At the molecular level, the cell is a crowded place and there are myriad ways that molecules collide and interact to provide the underpinnings for essential biochemical processes. A tangled web of biochemical reactions lies at the core of all cellular responses that guide each cell toward a specific fate. However, the number of molecules and their local microenvironment are in constant fluctuation from one cell to another, giving rise to multiple potential responses from each cell to the same signal. How is it that persistent cell-population behaviors emerge from biochemical processes that are governed by randomness (sometimes called "noise")? How do cells make such monumental decision of when to live and when to die in such a noisy environment? This work contributes to our understanding of this challenging question by exploring how noise in network-driven cellular processes can affect cellular commitment to fate. Specifically, we will explore how changes in the number of proteins, as well as intrinsic chemical reaction noise, contribute to different outcomes. A successful result from this work will lay the foundation to understand biochemical reaction networks as probabilistic rather than deterministic processes and enable us to develop novel theories to explain the role of noise in cell-population behaviors and their associated decision processes. This award will also provide significant resources to train the next generation of quantitative biologists who will gain experience at the interface of chemistry, physics, biology and computation.

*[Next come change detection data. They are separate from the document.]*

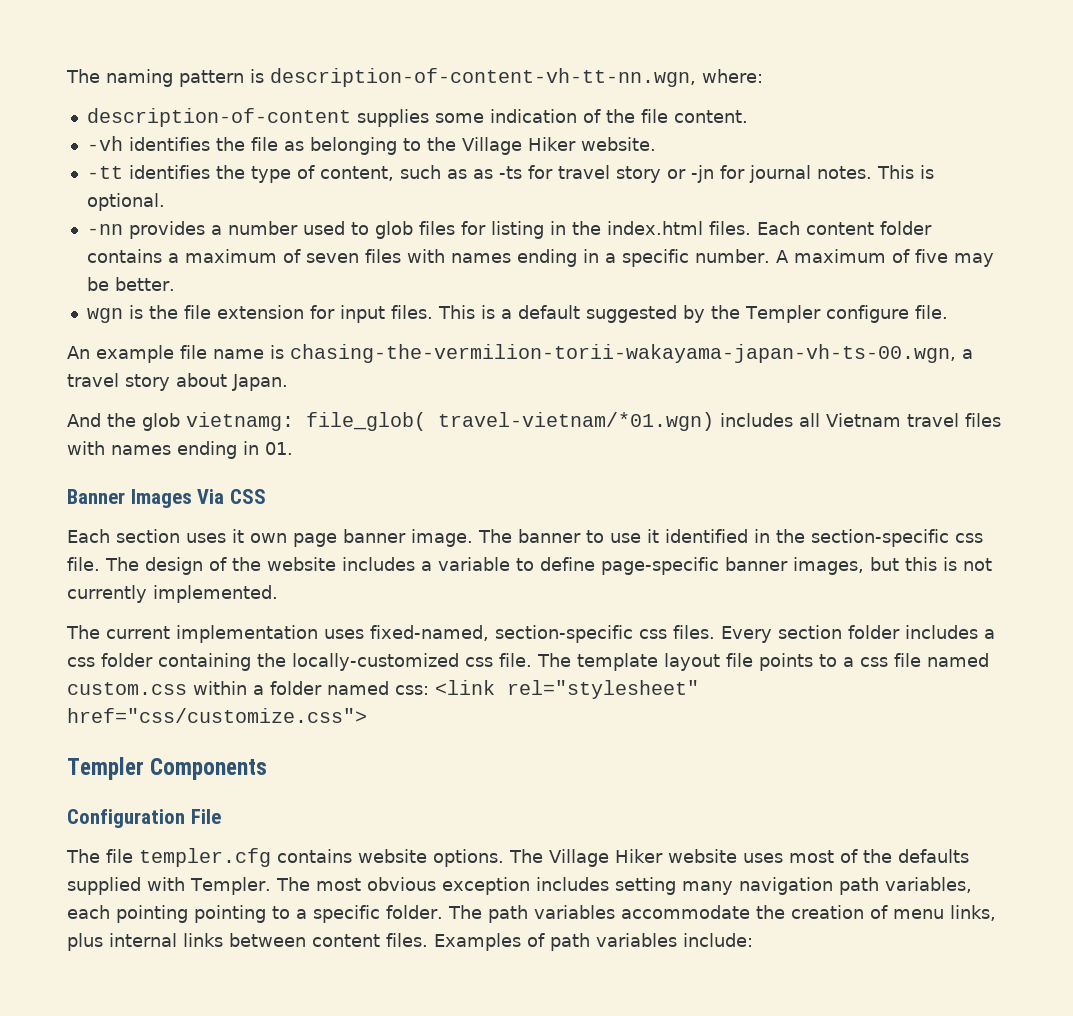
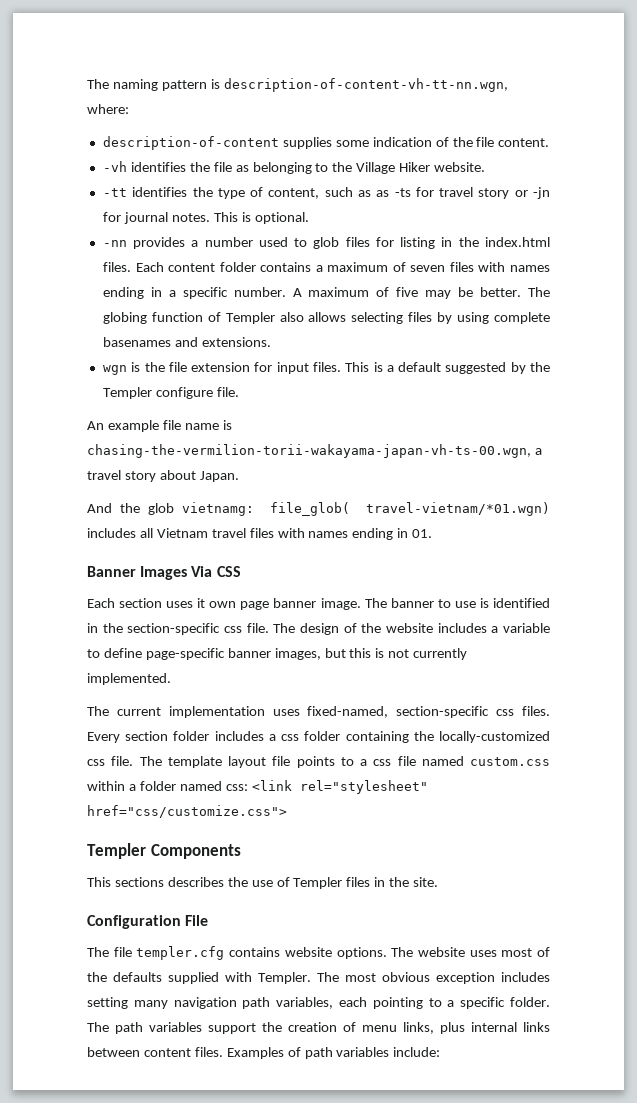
(175, 284) none -> [528,287,550,297] [102,312,551,324] [102,337,271,347] The globing function of Templer also allows selecting files by using complete basenames and extensions.
[647,529,659,543] it -> [479,598,489,608] is
(268, 769) none -> [87,877,439,889] // This sections describes the use of Templer files in the site.
[549,849,663,867] Village Hiker -> (414, 952) none
[194,905,266,923] pointing -> (423, 1003) none
[620,905,750,919] accommodate -> [208,1023,256,1034] support

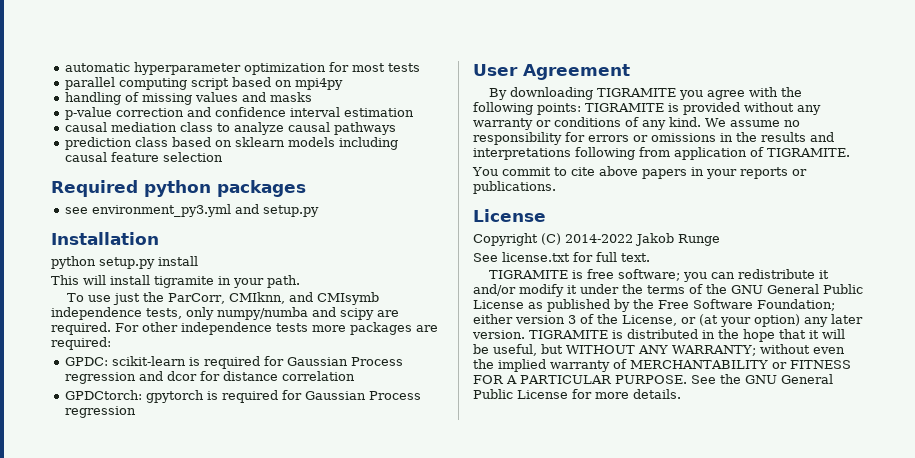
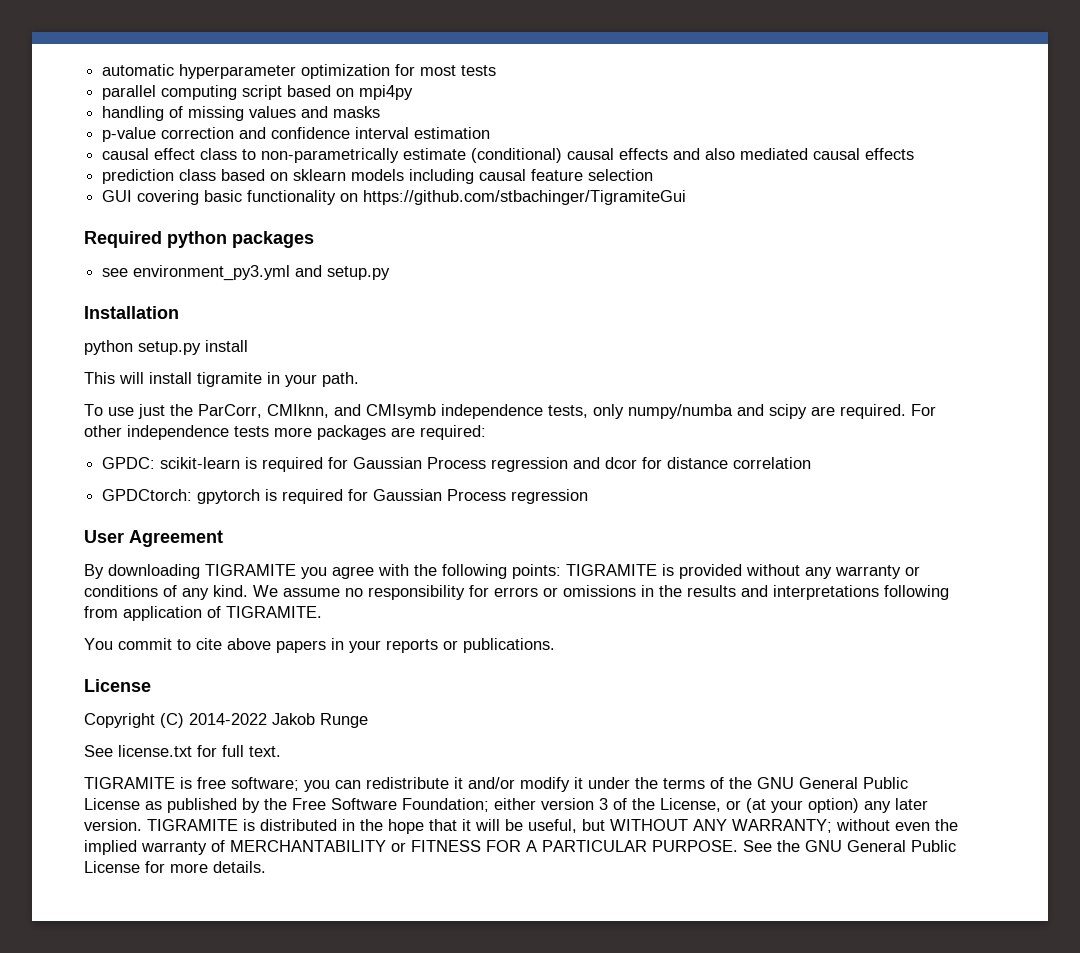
[110,122,177,132] mediation -> [154,148,196,160] effect
[233,122,396,135] analyze causal pathways -> [261,148,915,163] non-parametrically estimate (conditional) causal effects and also mediated causal effects
(223, 157) none -> [102,190,687,205] // GUI covering basic functionality on https://github.com/stbachinger/TigramiteGui

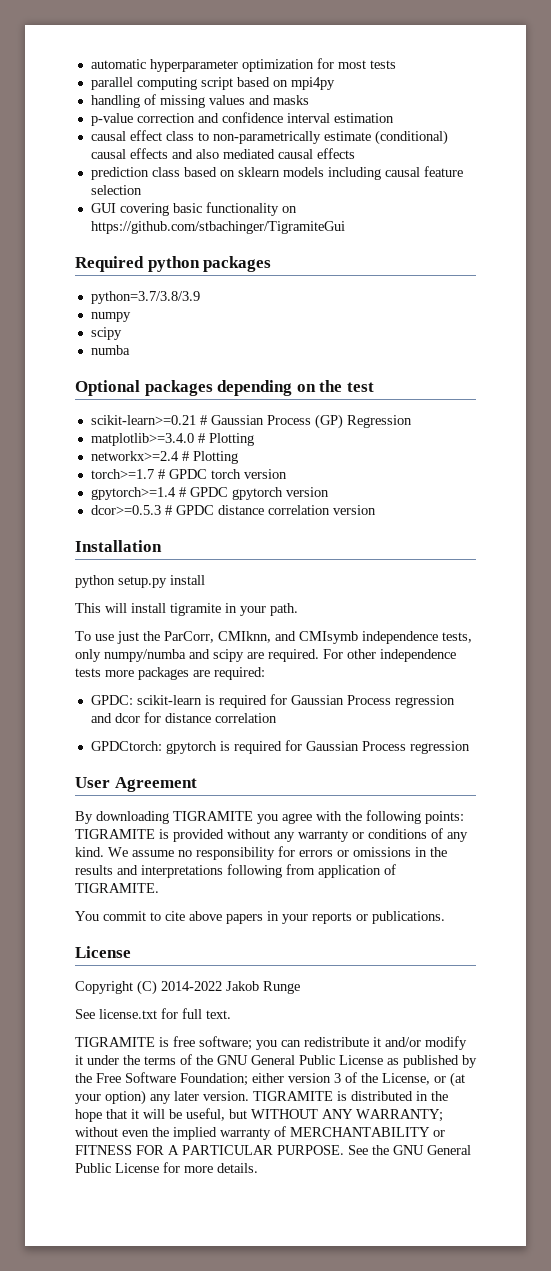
[102,265,391,281] see environment_py3.yml and setup.py -> [90,291,200,304] [90,312,131,322] [90,327,122,340] [90,345,130,355] [75,380,374,396] [90,414,412,429] [90,433,254,446] [90,451,238,464] [90,469,287,479] [90,487,329,500] [90,505,376,515] python=3.7/3.8/3.9 // numpy // scipy // numba // Optional packages depending on the test // scikit-learn>=0.21 # Gaussian Process (GP) Regression // matplotlib>=3.4.0 # Plotting // networkx>=2.4 # Plotting // torch>=1.7 # GPDC torch version // gpytorch>=1.4 # GPDC gpytorch version // dcor>=0.5.3 # GPDC distance correlation version

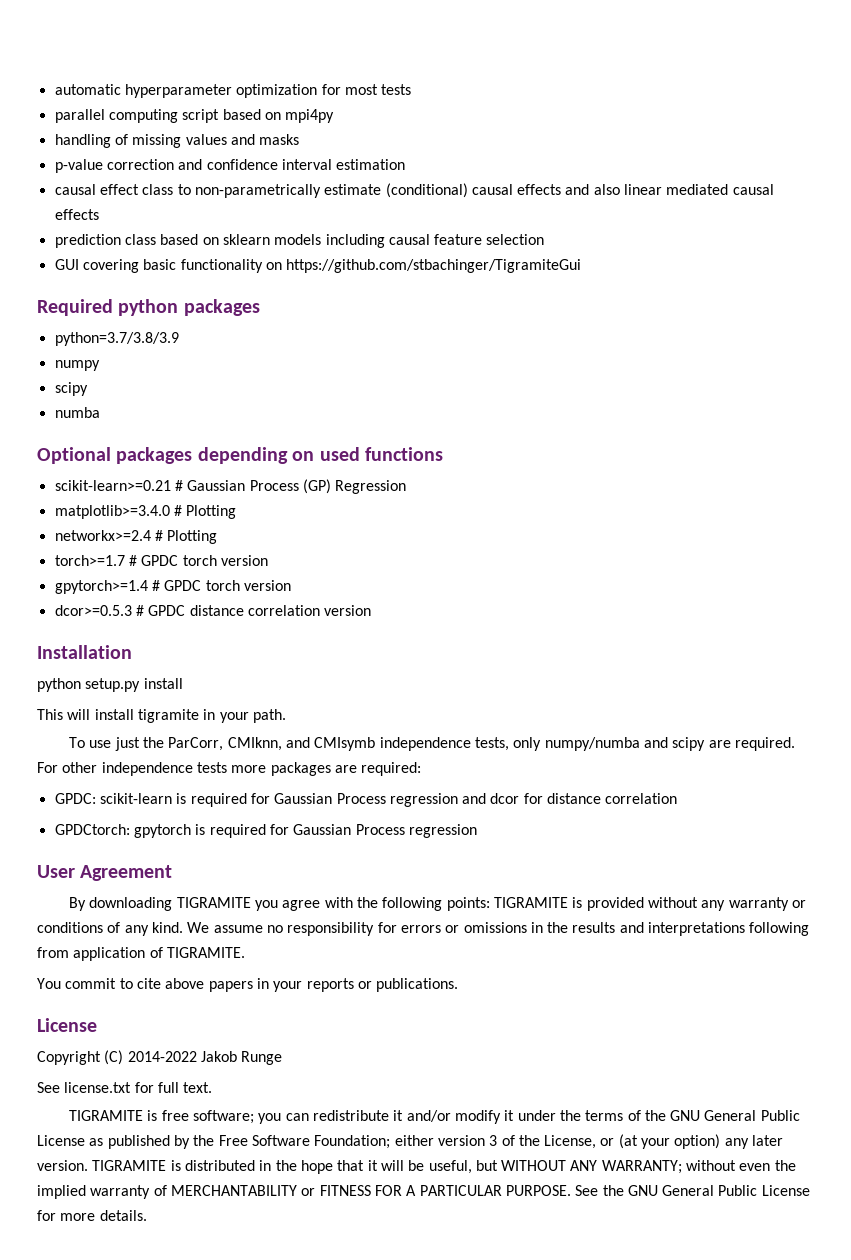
(219, 154) none -> [624,184,663,195] linear
[319,380,374,392] the test -> [319,447,443,461] used functions
[231,487,283,500] gpytorch -> [205,580,240,591] torch

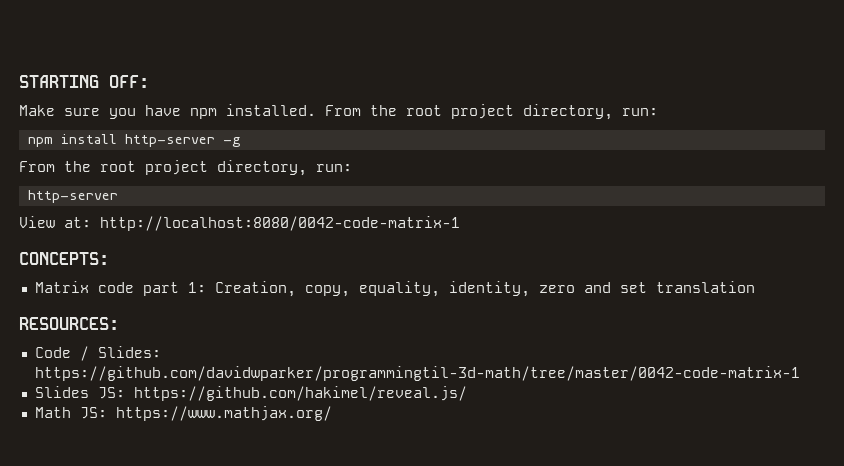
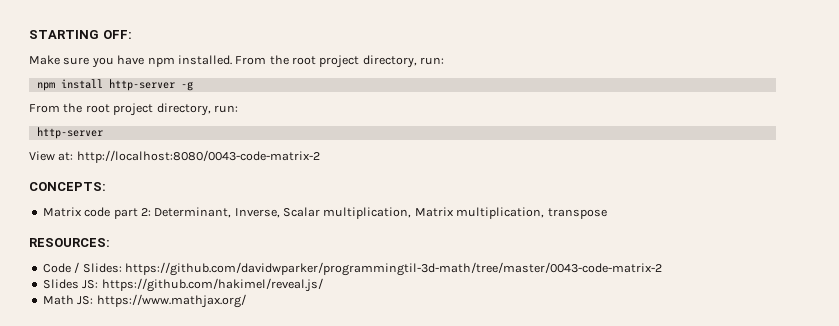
[100,216,460,231] http://localhost:8080/0042-code-matrix-1 -> [76,150,320,163] http://localhost:8080/0043-code-matrix-2
[187,281,755,297] 1: Creation, copy, equality, identity, zero and set translation -> [140,207,607,219] 2: Determinant, Inverse, Scalar multiplication, Matrix multiplication, transpose
[34,366,800,381] https://github.com/davidwparker/programmingtil-3d-math/tree/master/0042-code-matrix-1 -> [124,262,662,276] https://github.com/davidwparker/programmingtil-3d-math/tree/master/0043-code-matrix-2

As modern technologies are brought to bear at single-cell resolution, we are learning that stochasticity is ubiquitous feature in cellular processes. Despite evidence for non-genetic cell-response variability in cell populations, mechanistic interpretation of single-cell experiments typically appeal to a deterministic, non-existent "average cell", to describe network-driven biochemical mechanisms. Therefore, the role of stochastic molecular processes in biochemical networks and cellular commitment to fate is poorly understood. This shortcoming is not due to a lack of physicochemical theories to describe cellular processes, but rather to the computational and statistical challenges associated with the simulation of cellular network-driven processes subject to molecular noise, and the acquisition of data necessary to fully capture stochastic phenomena. The overarching goal of this award is to develop a mechanistic interpretation of cellular processes that can explain how molecular noise affects information flow in biochemical networks and predicts network-driven execution due to biochemical cues. To attain these goals, the work leverages high performance computing approaches, coupled with Bayesian statistics, and stochastic reaction kinetics to gain a foundational understanding of how noise impacts signal-processing in biochemical networks. Specifically, the work will explore how stochasticity from extrinsic (e.g. gene-expression) and intrinsic (e.g. complex formation) molecular sources contribute to cell-response variability and cell-population outcomes. The work focuses on apoptosis execution mechanisms, to explain non-genetic cellular heterogeneity in the response to programmed cell death cues. The work will also identify molecular sources that contribute to heterogeneous cellular response in apoptosis. The knowledge gained from this work could shift existing paradigms for our understanding of cellular commitment to fate, generalizable to other areas. The opportunities for training, dissemination, and collaboration afforded by this award will ensure that the work will have significant impact across multiple areas of biology as well as provide the environment to train the next generation of quantitative biologists.
This award reflects NSF’s statutory mission and has been deemed worthy of support through evaluation using the Foundation’s intellectual merit and broader impacts review criteria.